Cablevision Batting First Quadruple-Play

May.13.08 | About: Cablevision Systems (CVC)

I've long compared the cable and phone companies, on the one hand, to the newspaper companies, on the other.

Newspaper companies saw their business being upended by the internet, made small bets and have lost out on the big ad growth the web has generated.

Telephone companies -- the successors of monopoly Ma Bell -- first consolidated and then saw that the old vanilla phone service was disappearing, well, almost as fast as newsprint-based news. They moved into internet service provision and then into more lucrative broadband, acing out the many small companies that had at first parted the waters (some of which, including Infinet, were owned by newspaper companies). They invested heavily (and often clumsily) in mobile and have figured out how to wring many new dollars from all of us.

Cable companies saw that they were reaching a saturation point in their own penetration, and then felt the hot breath of the formerly telephone companies moving to offer .... cable TV. So they've gone after both internet service providing and local voice, understanding that boomers still want the comfort of the old landlines.

Triple Play, once a novelty, has become the standard. Cable + Internet + Telephone.

Now Cablevision's (NYSE:CVC) stuck out its neck, $650 million worth, to swing for fences.

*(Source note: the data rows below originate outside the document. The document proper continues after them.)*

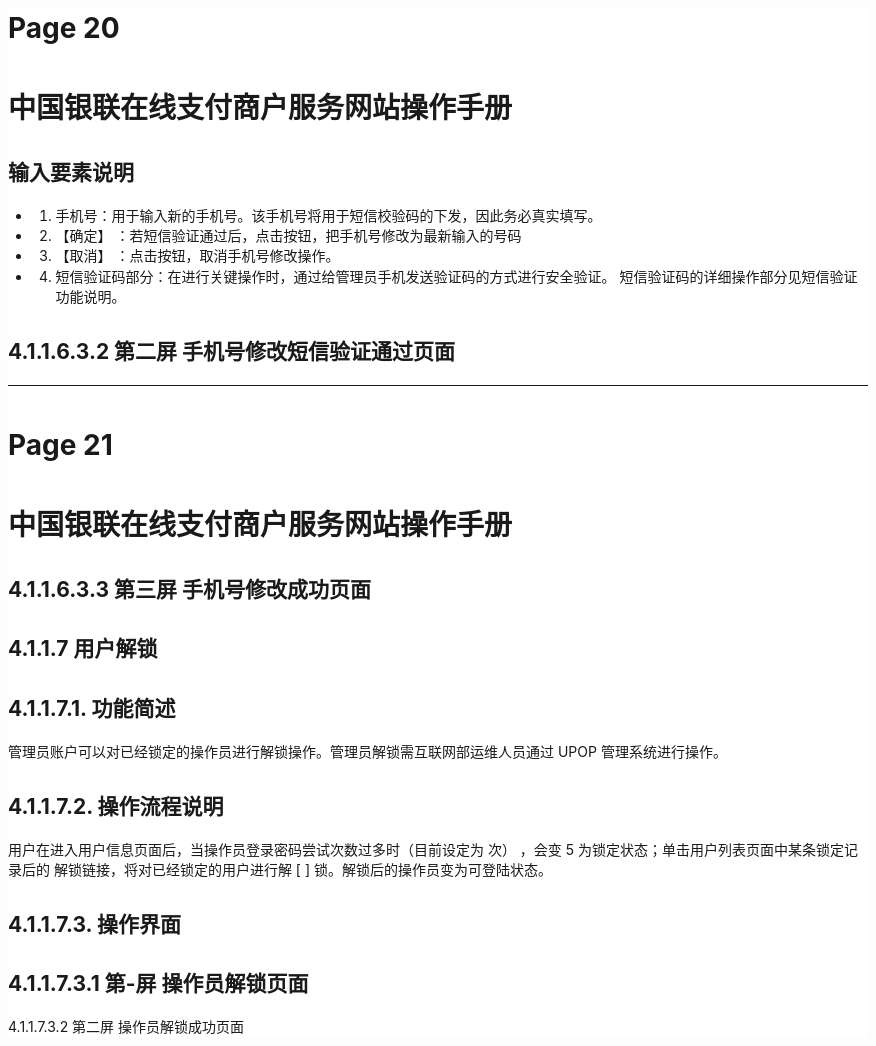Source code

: # Page 20

# 中国银联在线支付商户服务网站操作手册


## 输入要素说明


- 1. 手机号：用于输入新的手机号。该手机号将用于短信校验码的下发，因此务必真实填写。
- 2. 【确定】 ：若短信验证通过后，点击按钮，把手机号修改为最新输入的号码
- 3. 【取消】 ：点击按钮，取消手机号修改操作。
- 4. 短信验证码部分：在进行关键操作时，通过给管理员手机发送验证码的方式进行安全验证。 短信验证码的详细操作部分见短信验证功能说明。



## 4.1.1.6.3.2 第二屏 手机号修改短信验证通过页面

---

# Page 21

# 中国银联在线支付商户服务网站操作手册


## 4.1.1.6.3.3 第三屏 手机号修改成功页面


## 4.1.1.7 用户解锁


## 4.1.1.7.1. 功能简述

管理员账户可以对已经锁定的操作员进行解锁操作。管理员解锁需互联网部运维人员通过 UPOP 管理系统进行操作。


## 4.1.1.7.2. 操作流程说明

用户在进入用户信息页面后，当操作员登录密码尝试次数过多时（目前设定为 次） ，会变 5 为锁定状态；单击用户列表页面中某条锁定记录后的 解锁链接，将对已经锁定的用户进行解 [ ] 锁。解锁后的操作员变为可登陆状态。


## 4.1.1.7.3. 操作界面


## 4.1.1.7.3.1 第-屏 操作员解锁页面

4.1.1.7.3.2 第二屏 操作员解锁成功页面


[退货金额]: 用于输入确认退货的金额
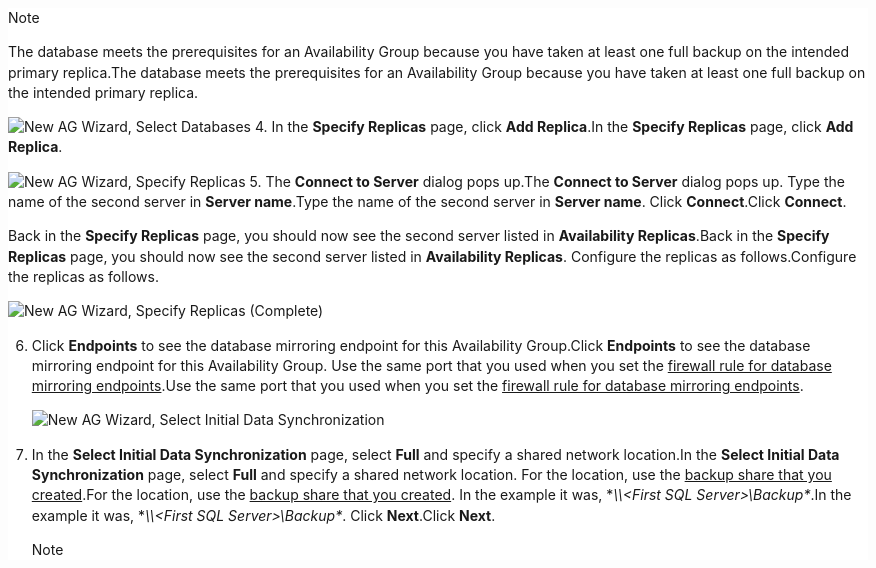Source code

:    >[!NOTE]
   ><span data-ttu-id="5ceb4-294">The database meets the prerequisites for an Availability Group because you have taken at least one full backup on the intended primary replica.</span><span class="sxs-lookup"><span data-stu-id="5ceb4-294">The database meets the prerequisites for an Availability Group because you have taken at least one full backup on the intended primary replica.</span></span>

   ![New AG Wizard, Select Databases](./media/virtual-machines-windows-portal-sql-availability-group-tutorial/60-newagselectdatabase.png)
4. <span data-ttu-id="5ceb4-296">In the **Specify Replicas** page, click **Add Replica**.</span><span class="sxs-lookup"><span data-stu-id="5ceb4-296">In the **Specify Replicas** page, click **Add Replica**.</span></span>

   ![New AG Wizard, Specify Replicas](./media/virtual-machines-windows-portal-sql-availability-group-tutorial/62-newagaddreplica.png)
5. <span data-ttu-id="5ceb4-298">The **Connect to Server** dialog pops up.</span><span class="sxs-lookup"><span data-stu-id="5ceb4-298">The **Connect to Server** dialog pops up.</span></span> <span data-ttu-id="5ceb4-299">Type the name of the second server in **Server name**.</span><span class="sxs-lookup"><span data-stu-id="5ceb4-299">Type the name of the second server in **Server name**.</span></span> <span data-ttu-id="5ceb4-300">Click **Connect**.</span><span class="sxs-lookup"><span data-stu-id="5ceb4-300">Click **Connect**.</span></span>

   <span data-ttu-id="5ceb4-301">Back in the **Specify Replicas** page, you should now see the second server listed in **Availability Replicas**.</span><span class="sxs-lookup"><span data-stu-id="5ceb4-301">Back in the **Specify Replicas** page, you should now see the second server listed in **Availability Replicas**.</span></span> <span data-ttu-id="5ceb4-302">Configure the replicas as follows.</span><span class="sxs-lookup"><span data-stu-id="5ceb4-302">Configure the replicas as follows.</span></span>

   ![New AG Wizard, Specify Replicas (Complete)](./media/virtual-machines-windows-portal-sql-availability-group-tutorial/64-newagreplica.png)

6. <span data-ttu-id="5ceb4-304">Click **Endpoints** to see the database mirroring endpoint for this Availability Group.</span><span class="sxs-lookup"><span data-stu-id="5ceb4-304">Click **Endpoints** to see the database mirroring endpoint for this Availability Group.</span></span> <span data-ttu-id="5ceb4-305">Use the same port that you used when you set the [firewall rule for database mirroring endpoints](virtual-machines-windows-portal-sql-availability-group-prereq.md#endpoint-firewall).</span><span class="sxs-lookup"><span data-stu-id="5ceb4-305">Use the same port that you used when you set the [firewall rule for database mirroring endpoints](virtual-machines-windows-portal-sql-availability-group-prereq.md#endpoint-firewall).</span></span>

    ![New AG Wizard, Select Initial Data Synchronization](./media/virtual-machines-windows-portal-sql-availability-group-tutorial/66-endpoint.png)

8. <span data-ttu-id="5ceb4-307">In the **Select Initial Data Synchronization** page, select **Full** and specify a shared network location.</span><span class="sxs-lookup"><span data-stu-id="5ceb4-307">In the **Select Initial Data Synchronization** page, select **Full** and specify a shared network location.</span></span> <span data-ttu-id="5ceb4-308">For the location, use the [backup share that you created](#backupshare).</span><span class="sxs-lookup"><span data-stu-id="5ceb4-308">For the location, use the [backup share that you created](#backupshare).</span></span> <span data-ttu-id="5ceb4-309">In the example it was, \**\\\\\<First SQL Server\>\Backup\**.</span><span class="sxs-lookup"><span data-stu-id="5ceb4-309">In the example it was, \**\\\\\<First SQL Server\>\Backup\**.</span></span> <span data-ttu-id="5ceb4-310">Click **Next**.</span><span class="sxs-lookup"><span data-stu-id="5ceb4-310">Click **Next**.</span></span>

   >[!NOTE]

Cable + Internet + Telephone + Newspaper. A combo that could give Cablevision an edge against Verizon (NYSE:VZ), its biggest competitor.

A home run?

My betting is that it's one of the best labs for everyone in the news industry to watch.

What stands in the way of a big Cablevision win? In a couple of words: strategy and execution.

In strategy, Cablevision must move beyond the hazy notion of Long Island Convergence (some say the Dolans may have had a bit too much Long Island Tea in offering $70 million more than their competition for Newsday) to a true strategy.

That strategy, in a nutshell:

  • Create a new ad vision of how Cablevision/Newsday can serve local advertisers, from its Long Island home base to metro New York to southern Connecticut to northern Jersey. Providing advertisers reach to mass and targeted niche audiences, through cable, newspaper and internet is what must be done.
  • Create a new content vision for how Cablevision/Newsday can serve local news readers, sports lovers, business observers and entertainment seekers. The company will have a newsgathering/production force of more than 500. The goal has got to be to get out of text/TV/audio silos, creating text and multimedia content, distributing that content to become dominant in its key geographic areas
  • Connecting the ad and content engines to the wider web distribution world. The new independent-of-Tribune Newsday may well move out of its Tribune partnerships (nothing in release one way or another on CareerBuilder, Classified Ventures, QuadrantONE, etc.) and look at joining the Yahoo (NASDAQ:YHOO) News consortium, among others. The Daily News is in it, but has no market exclusivity.

The execution? Tougher than the strategy. It should be streamlining as many of the cost centers of both companies as possible, but doing that in a way that builds the company for success, rather than crippling it.

Yes, ad staffs and selling propositions can converge and yes, scribes and TV producers are really members of the same species. But the human dimension here is what's tough. Habit, tradition and skill set are all obstacles. As I wrote last week, someone is going to surmount them; Cablevision's just one of the newest and potentially most interesting to try.

For Rupert-watchers (NASDAQ:NWS), the sale is something of an enigma. Why did it go this way less than a week after his public boast that he'd win the prize? Questions to be answered:

  • Did Tribune's latest double-digit declines convince him that it really wasn't a prize at all, that the the Post's $50 million loss really wouldn't turn to profit, given both a bigger Newsday pricetag and the detiorating newspaper ad market?
  • Is News Corp thinking that further investment in newspapers just won't pencil out?
  • Back to the overpay question. Did Rupert overpay for Dow Jones and did the Dolans overpay for Newsday?

Both are long-term investments, and you can't make judgments based on today's pressures and short-term trends. This is all about real convergence and its value.